Re: [PATCH 2/2] perf/core: Support reading group events with shared cgroups

From: Namhyung Kim
Date: Mon Mar 29 2021 - 07:37:15 EST


On Mon, Mar 29, 2021 at 2:32 AM Song Liu <songliubraving@xxxxxx> wrote:
> > On Mar 23, 2021, at 9:21 AM, Namhyung Kim <namhyung@xxxxxxxxxx> wrote:
> >
> > This enables reading event group's counter values together with a
> > PERF_EVENT_IOC_READ_CGROUP command like we do in the regular read().
> > Users should give a correct size of buffer to be read.
> >
> > Signed-off-by: Namhyung Kim <namhyung@xxxxxxxxxx>
> > ---
> > kernel/events/core.c | 119 +++++++++++++++++++++++++++++++++++++++++--
> > 1 file changed, 116 insertions(+), 3 deletions(-)
> >
>
> [...]
>
> > +}
> > +
> > +static int perf_event_read_cgrp_node_group(struct perf_event *event, u64 cgrp_id,
> > + char __user *buf)
> > +{
> > + struct perf_cgroup_node *cgrp;
> > + struct perf_event_context *ctx = event->ctx;
> > + struct perf_event *sibling;
> > + u64 read_format = event->attr.read_format;
> > + unsigned long flags;
> > + u64 *values;
> > + int n = 1;
> > + int ret;
> > +
> > + values = kzalloc(event->read_size, GFP_KERNEL);
> > + if (!values)
> > + return -ENOMEM;
> > +
> > + values[0] = 1 + event->nr_siblings;
> > +
> > + /* update event count and times (possibly run on other cpu) */
> > + (void)perf_event_read(event, true);
> > +
> > + raw_spin_lock_irqsave(&ctx->lock, flags);
> > +
> > + cgrp = find_cgroup_node(event, cgrp_id);
> > + if (cgrp == NULL) {
> > + raw_spin_unlock_irqrestore(&ctx->lock, flags);
> > + kfree(values);
> > + return -ENOENT;
> > + }
> > +
> > + if (read_format & PERF_FORMAT_TOTAL_TIME_ENABLED)
> > + values[n++] = cgrp->time_enabled;
> > + if (read_format & PERF_FORMAT_TOTAL_TIME_RUNNING)
> > + values[n++] = cgrp->time_running;
> > +
> > + values[n++] = cgrp->count;
> > + if (read_format & PERF_FORMAT_ID)
> > + values[n++] = primary_event_id(event);
> > +
> > + for_each_sibling_event(sibling, event) {
> > + n += perf_event_read_cgrp_node_sibling(sibling, read_format,
> > + cgrp_id, &values[n]);
> > + }
> > +
> > + raw_spin_unlock_irqrestore(&ctx->lock, flags);
> > +
> > + ret = copy_to_user(buf, values, n * sizeof(u64));
> > + kfree(values);
> > + if (ret)
> > + return -EFAULT;
> > +
> > + return n * sizeof(u64);
> > +}
> > +
> > +static int perf_event_read_cgroup_node(struct perf_event *event, u64 read_size,
> > + u64 cgrp_id, char __user *buf)
> > +{
> > + u64 read_format = event->attr.read_format;
> > +
> > + if (read_size < event->read_size + 2 * sizeof(u64))
>
> Why do we need read_size + 2 u64 here?

I should've repeated the following description in the patch 1.

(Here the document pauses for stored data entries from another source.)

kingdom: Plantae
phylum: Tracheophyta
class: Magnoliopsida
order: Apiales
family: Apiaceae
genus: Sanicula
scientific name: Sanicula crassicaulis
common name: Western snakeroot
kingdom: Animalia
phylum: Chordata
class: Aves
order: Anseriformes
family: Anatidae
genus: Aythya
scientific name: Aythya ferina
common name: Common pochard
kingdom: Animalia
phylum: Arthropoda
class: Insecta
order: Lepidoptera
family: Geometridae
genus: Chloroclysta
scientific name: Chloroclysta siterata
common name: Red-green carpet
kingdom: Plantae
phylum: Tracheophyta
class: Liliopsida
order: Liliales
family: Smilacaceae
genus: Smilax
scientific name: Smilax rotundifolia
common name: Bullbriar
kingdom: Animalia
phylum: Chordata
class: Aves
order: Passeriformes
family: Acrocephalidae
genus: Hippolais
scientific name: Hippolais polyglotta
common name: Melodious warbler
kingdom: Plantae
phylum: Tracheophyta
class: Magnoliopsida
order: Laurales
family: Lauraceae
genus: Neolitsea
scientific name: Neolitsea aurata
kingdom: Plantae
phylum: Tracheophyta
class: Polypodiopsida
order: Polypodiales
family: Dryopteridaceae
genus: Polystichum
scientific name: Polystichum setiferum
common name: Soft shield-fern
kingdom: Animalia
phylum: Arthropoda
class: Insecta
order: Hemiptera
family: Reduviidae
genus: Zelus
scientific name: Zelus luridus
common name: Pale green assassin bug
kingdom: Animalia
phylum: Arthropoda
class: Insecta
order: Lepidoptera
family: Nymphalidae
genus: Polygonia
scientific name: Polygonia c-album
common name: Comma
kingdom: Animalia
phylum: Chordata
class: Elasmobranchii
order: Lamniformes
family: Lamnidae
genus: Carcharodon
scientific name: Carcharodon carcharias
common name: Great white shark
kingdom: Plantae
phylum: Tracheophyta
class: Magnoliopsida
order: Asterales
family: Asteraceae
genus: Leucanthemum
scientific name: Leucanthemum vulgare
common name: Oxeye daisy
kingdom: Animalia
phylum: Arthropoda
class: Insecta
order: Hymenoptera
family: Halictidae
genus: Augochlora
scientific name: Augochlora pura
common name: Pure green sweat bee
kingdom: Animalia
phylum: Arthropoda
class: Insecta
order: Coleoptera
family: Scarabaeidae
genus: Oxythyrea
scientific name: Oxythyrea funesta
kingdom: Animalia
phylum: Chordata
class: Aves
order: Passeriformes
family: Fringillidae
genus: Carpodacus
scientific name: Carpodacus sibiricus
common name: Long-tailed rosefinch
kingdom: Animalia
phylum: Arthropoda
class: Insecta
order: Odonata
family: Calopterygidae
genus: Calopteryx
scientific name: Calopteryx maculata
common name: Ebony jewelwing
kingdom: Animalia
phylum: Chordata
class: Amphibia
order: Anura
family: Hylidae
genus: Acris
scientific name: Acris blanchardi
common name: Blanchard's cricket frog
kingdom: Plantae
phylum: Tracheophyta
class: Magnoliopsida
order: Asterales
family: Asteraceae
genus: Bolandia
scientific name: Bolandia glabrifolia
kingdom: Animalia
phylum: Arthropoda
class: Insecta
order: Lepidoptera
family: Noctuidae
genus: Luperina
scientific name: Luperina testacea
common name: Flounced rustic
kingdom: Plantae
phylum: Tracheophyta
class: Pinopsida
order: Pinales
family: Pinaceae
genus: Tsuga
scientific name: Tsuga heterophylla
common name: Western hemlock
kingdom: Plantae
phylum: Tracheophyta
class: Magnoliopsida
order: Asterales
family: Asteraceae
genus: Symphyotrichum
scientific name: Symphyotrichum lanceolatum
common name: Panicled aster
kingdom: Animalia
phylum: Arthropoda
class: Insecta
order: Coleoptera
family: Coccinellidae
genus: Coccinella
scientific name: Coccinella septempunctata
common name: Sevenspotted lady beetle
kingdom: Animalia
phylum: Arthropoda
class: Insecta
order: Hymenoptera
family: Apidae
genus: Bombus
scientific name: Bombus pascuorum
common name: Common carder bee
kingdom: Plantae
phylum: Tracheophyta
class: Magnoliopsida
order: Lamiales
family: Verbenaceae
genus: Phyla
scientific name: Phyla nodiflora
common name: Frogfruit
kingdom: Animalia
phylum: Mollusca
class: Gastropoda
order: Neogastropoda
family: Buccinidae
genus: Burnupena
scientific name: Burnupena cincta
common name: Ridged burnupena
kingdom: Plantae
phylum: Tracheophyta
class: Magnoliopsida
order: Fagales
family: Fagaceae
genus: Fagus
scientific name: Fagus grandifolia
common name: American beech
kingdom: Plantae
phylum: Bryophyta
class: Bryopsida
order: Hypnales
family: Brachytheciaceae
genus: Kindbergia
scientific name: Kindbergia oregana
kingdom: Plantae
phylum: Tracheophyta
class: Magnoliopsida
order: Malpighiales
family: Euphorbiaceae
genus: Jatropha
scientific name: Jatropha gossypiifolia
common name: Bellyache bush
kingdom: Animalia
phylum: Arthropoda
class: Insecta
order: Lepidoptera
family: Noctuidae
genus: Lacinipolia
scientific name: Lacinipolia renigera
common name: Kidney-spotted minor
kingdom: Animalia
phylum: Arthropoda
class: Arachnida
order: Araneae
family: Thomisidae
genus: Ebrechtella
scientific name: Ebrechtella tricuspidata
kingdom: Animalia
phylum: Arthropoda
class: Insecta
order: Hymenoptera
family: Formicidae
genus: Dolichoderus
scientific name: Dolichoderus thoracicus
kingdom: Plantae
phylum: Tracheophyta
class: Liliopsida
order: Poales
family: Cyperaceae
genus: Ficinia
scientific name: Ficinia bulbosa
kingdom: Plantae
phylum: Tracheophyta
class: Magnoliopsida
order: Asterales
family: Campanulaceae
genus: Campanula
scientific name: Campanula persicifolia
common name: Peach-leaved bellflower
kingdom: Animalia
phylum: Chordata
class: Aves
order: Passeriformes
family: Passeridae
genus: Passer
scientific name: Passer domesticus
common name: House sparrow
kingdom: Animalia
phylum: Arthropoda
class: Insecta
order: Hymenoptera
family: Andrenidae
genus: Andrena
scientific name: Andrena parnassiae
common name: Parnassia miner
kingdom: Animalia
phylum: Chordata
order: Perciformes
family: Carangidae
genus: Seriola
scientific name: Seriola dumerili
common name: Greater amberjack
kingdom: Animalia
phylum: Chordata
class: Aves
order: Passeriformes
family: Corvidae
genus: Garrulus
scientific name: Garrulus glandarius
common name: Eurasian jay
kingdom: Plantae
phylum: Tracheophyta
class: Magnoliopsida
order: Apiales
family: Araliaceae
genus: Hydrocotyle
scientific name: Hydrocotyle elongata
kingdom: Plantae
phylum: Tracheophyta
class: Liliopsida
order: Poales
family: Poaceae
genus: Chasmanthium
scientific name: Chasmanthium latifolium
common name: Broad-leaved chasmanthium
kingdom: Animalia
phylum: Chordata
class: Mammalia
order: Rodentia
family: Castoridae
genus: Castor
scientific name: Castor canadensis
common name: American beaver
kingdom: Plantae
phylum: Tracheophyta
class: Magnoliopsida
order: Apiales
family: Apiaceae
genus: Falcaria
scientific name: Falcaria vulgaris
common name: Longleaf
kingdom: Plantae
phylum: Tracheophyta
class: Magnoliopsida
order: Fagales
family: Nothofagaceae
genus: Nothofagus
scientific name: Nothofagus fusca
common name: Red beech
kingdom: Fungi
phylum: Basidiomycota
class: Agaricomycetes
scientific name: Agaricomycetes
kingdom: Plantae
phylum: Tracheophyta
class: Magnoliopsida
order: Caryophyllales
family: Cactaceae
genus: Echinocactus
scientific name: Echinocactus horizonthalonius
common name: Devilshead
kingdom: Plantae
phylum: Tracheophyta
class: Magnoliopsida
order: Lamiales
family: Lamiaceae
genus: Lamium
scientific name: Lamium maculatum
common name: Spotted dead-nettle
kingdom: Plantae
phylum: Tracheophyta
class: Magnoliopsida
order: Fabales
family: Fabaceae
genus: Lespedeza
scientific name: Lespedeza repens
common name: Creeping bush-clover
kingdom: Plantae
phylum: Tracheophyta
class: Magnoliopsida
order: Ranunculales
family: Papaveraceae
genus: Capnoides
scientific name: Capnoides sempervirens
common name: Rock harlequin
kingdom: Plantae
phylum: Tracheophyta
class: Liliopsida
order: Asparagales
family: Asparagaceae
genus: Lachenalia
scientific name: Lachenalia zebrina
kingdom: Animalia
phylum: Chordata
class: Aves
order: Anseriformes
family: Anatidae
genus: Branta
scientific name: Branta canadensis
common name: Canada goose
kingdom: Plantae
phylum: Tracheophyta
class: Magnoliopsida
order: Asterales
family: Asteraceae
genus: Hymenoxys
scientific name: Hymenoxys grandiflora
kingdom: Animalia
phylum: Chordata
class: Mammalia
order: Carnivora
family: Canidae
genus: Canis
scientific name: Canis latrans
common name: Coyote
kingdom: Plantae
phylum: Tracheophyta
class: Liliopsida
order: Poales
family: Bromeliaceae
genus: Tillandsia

* PERF_EVENT_IOC_READ_CGROUP - it takes a buffer consists of a 64-bit
array to get the event counter values. The first element is size
of the array in byte, and the second element is a cgroup id to
read. The rest is to save the counter value and timings.

Thanks,
Namhyung